On Being a “Trans Rabbi”
For a long time I have wrestled with my identity as a “trans rabbi.” In a sense, the case is very clear and unambiguous — I am a rabbi, and I am a transgender woman, no question about that. So why do I sometimes instinctively hesitate for a moment before describing myself as a “trans rabbi?” I suppose it is because I don’t feel like these two things really have anything to do with one another. Certainly I make an effort to publicize my belief that transgender people should be enthusiastically included in Jewish spaces, and in my teaching I like to hold up examples of gender diversity in our tradition, but I feel like this would be true whether I were trans or not. I don’t teach these things because I am trans, I teach them because they are right.
The thing about being trans that cisgender folks sometimes seem to have trouble understanding is that most of us don’t actually spend a lot of our time thinking about being trans. This is because, despite what the anti-trans bigots out there would like you to believe, being transgender isn’t an ideology, it’s just something we are — like being tall or short, left handed or right handed, preferring chocolate ice cream or lemon sorbet. I don’t think about my preference for lemon sorbet unless I happen to be ordering dessert, and I don’t usually think about my gender much unless someone else is making trouble about it.
Which brings me to the real issue at hand: Lately I, like many other trans people, have been thinking a lot more than usual about being trans. It isn’t because I want to — I would much rather be thinking about what I want to teach in my next Torah study, or the upcoming season of Star Trek: Strange New Worlds, or board games. But due to the world having been delivered into the hands of the attribute of harsh judgment (or in less kabbalistic terms, due to the world having apparently lost its ever loving mind), many trans folks, particularly those of us living in the United States and in the United Kingdom, are having to cope with life under a government that actively hates us and wants us to vanish from the face of this earth — more than usual, I mean.
The urgency of this situation has caused me to rethink somewhat my stance on being a “trans rabbi.” I still bristle somewhat at the idea of being pigeonholed like that, because — and I say this hopefully without arrogance — I feel like I have a much broader Torah to offer than what that somewhat limited phrase implies. But I cannot deny that these days I am feeling more like a trans rabbi than ever.
When I say that, I mean it in two different ways: I feel like a trans rabbi, in that I feel singled out and imperiled in specific ways the majority of my congregants — the ones who aren’t trans, anyway — cannot directly relate to. There is a unique kind of dread that results when you and people like you are being steadily erased from official existence day by day. Like many people around me, I am trying to do everything I can to speak out against encroaching fascism, to protest, to resist — both because it is the right thing do do, and because of the need to model this behavior for those who look to me as some kind of moral exemplar. But I’d be lying if I said I didn’t feel a great deal of hesitation to put myself in any kind of situation where I might be arrested — because I am extremely aware that doing so would likely result in my being sent to a men’s prison where I as a trans woman would be in serious danger of getting raped and murdered. That is the kind of knowledge that tends to impact a person’s thinking about resistance.
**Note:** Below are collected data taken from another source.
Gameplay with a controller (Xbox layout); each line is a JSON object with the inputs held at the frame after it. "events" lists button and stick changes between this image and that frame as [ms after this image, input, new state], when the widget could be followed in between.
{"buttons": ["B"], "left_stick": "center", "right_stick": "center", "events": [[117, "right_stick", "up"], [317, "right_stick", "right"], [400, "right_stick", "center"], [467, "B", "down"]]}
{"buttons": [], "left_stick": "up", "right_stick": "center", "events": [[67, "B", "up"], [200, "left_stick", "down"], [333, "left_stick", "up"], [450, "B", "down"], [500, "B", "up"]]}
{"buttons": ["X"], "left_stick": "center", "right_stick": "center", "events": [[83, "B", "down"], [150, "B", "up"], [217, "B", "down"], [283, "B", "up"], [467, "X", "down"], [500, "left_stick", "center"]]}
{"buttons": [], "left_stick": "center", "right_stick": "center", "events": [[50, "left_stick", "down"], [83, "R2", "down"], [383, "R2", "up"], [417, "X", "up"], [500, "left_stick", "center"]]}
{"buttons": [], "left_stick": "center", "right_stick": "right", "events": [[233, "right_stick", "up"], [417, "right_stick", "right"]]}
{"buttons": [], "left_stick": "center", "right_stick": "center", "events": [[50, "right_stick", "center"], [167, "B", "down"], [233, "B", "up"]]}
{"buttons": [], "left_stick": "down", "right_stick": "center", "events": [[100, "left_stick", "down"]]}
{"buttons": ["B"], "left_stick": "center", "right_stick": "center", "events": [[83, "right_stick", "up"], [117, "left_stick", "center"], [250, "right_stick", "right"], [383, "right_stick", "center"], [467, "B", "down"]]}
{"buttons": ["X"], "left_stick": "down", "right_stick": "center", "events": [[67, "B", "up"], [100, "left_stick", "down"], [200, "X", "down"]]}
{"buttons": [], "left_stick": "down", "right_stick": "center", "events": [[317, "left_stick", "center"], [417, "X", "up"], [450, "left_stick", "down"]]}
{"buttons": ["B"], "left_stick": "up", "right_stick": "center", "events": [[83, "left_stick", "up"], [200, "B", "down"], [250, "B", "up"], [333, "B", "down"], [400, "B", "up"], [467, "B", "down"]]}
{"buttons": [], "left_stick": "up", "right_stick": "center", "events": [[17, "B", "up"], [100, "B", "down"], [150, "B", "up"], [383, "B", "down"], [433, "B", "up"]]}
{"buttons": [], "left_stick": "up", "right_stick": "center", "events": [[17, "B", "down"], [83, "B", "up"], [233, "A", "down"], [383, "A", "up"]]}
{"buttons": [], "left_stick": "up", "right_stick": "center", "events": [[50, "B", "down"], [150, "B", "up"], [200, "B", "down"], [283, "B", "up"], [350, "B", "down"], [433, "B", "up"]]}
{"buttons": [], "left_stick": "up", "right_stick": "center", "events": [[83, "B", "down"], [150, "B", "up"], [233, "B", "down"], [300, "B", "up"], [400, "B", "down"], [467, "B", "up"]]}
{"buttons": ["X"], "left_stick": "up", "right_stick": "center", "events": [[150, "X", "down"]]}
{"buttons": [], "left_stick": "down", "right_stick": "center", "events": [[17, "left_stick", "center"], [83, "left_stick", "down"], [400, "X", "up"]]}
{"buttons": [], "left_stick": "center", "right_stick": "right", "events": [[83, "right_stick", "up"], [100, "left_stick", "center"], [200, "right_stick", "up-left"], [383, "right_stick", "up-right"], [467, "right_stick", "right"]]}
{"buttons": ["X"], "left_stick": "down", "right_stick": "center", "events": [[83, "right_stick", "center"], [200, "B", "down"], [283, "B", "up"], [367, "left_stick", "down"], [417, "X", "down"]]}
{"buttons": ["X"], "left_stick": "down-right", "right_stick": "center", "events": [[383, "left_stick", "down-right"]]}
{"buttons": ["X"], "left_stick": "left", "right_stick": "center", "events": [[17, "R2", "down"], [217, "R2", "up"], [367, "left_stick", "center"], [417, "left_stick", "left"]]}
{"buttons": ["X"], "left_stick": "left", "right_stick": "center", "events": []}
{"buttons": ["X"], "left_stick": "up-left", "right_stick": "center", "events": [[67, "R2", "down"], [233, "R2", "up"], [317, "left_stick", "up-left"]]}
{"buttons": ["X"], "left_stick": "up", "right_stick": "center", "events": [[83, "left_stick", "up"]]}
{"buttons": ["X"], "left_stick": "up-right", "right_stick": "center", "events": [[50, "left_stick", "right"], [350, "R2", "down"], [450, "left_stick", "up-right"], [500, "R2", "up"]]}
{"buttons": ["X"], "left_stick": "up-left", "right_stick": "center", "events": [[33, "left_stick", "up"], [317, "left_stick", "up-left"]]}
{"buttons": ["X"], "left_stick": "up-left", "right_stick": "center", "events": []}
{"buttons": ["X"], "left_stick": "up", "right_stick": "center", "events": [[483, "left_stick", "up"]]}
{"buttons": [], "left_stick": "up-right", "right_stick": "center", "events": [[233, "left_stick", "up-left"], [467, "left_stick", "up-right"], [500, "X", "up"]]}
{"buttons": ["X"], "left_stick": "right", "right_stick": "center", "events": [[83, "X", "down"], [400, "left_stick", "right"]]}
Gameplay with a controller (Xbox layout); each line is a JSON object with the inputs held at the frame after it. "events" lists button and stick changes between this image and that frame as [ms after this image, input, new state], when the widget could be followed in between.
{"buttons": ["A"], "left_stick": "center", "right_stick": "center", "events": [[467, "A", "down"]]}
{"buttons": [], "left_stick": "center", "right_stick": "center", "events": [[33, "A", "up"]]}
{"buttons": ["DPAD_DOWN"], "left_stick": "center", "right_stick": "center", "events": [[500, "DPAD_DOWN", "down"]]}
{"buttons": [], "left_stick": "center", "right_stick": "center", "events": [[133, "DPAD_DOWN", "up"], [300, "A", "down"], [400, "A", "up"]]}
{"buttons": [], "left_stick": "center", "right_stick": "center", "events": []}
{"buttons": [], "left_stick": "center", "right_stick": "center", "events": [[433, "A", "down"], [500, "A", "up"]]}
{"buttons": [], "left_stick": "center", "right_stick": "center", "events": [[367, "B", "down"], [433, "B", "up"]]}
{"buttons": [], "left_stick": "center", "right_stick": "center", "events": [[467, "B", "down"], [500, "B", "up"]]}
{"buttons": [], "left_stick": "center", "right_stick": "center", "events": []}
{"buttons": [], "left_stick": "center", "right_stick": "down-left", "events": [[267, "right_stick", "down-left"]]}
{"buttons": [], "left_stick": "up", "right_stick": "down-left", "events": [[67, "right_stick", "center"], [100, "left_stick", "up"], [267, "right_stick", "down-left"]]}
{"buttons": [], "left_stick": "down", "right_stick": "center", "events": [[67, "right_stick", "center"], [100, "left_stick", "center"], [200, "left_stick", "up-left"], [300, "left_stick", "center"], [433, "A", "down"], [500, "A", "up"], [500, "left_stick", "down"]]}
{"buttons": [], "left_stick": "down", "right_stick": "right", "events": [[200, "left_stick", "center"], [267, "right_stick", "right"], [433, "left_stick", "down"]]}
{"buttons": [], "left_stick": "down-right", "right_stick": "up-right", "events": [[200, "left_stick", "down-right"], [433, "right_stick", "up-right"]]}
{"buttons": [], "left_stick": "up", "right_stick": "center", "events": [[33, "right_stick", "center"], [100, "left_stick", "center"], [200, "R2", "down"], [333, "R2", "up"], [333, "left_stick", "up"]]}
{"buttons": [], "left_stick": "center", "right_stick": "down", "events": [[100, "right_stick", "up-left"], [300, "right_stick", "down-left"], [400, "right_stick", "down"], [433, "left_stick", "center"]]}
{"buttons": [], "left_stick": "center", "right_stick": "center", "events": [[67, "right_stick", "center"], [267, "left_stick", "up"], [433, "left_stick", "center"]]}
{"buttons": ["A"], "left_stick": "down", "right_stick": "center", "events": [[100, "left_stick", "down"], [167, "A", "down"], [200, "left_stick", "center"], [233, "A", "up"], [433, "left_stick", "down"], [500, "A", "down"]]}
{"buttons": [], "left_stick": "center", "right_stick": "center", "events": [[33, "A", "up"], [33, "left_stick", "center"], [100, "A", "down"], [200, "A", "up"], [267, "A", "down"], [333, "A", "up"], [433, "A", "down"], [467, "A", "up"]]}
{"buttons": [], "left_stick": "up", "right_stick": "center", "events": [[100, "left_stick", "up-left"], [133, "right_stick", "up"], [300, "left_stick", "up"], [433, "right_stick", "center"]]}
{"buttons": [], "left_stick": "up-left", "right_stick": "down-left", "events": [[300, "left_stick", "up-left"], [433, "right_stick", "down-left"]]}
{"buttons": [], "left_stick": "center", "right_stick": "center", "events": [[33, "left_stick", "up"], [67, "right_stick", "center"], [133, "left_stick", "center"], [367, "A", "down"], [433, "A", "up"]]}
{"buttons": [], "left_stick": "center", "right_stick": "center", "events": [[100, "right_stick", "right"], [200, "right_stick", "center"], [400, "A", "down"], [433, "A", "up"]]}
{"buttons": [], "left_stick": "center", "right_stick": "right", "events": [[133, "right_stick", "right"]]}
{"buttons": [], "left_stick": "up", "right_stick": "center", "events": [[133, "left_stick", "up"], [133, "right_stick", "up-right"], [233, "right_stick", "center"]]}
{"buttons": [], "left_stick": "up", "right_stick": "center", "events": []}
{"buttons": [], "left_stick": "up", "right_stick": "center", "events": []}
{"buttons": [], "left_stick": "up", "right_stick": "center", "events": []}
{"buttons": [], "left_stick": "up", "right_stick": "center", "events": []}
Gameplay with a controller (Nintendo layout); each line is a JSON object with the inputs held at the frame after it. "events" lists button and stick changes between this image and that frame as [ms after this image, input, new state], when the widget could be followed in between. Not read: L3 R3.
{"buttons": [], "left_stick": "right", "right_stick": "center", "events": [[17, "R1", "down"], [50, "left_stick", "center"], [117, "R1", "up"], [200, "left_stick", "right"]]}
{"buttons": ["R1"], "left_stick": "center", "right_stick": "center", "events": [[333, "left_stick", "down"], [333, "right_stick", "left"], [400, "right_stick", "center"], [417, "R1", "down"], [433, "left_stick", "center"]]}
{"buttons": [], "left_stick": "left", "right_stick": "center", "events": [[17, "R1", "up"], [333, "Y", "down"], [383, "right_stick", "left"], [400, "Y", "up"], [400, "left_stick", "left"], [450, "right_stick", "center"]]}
At the same time, the other way in which I feel more like a trans rabbi these days is in a heightened sense of my own obligation to speak out more forcefully than ever about the inherent dignity and worth of transgender people specifically from a religious standpoint. As a rabbi, I have a very particular perspective on the anti-trans rhetoric of the current moment, which often tends to present itself as being rooted in traditional religious values when in reality it is anything but. It is vitally important, in the midst of the religious right’s attack on our nation’s core principles, not to cede ownership of religion to fascists who misappropriate the trappings of religion in the name of a twisted and hateful ideology.
One of the worst things about living in a time like this is the way everything tends to get warped in a manner corresponding to the harshness of the times. Even otherwise sane and loving people all too easily lose track of their inner sweetness because a climate of fear and hatred is corrosive to our sense of self. In such an environment, we all need to adapt in order to survive. The challenge before us is how to adapt without losing track of who we really are. For me, that involves hanging on to a belief in the transformative power of rachamim (mercy) in a world which often laughs at simple human kindness. The only way forward, I have to believe, involves stubbornly asserting our own humanity and the humanity of others in the face of overwhelming pressure from the powers that be to get us to stop doing so. To paraphrase Rabban Gamliel: In a place where there is no humanity, how much more important is it to strive to be human.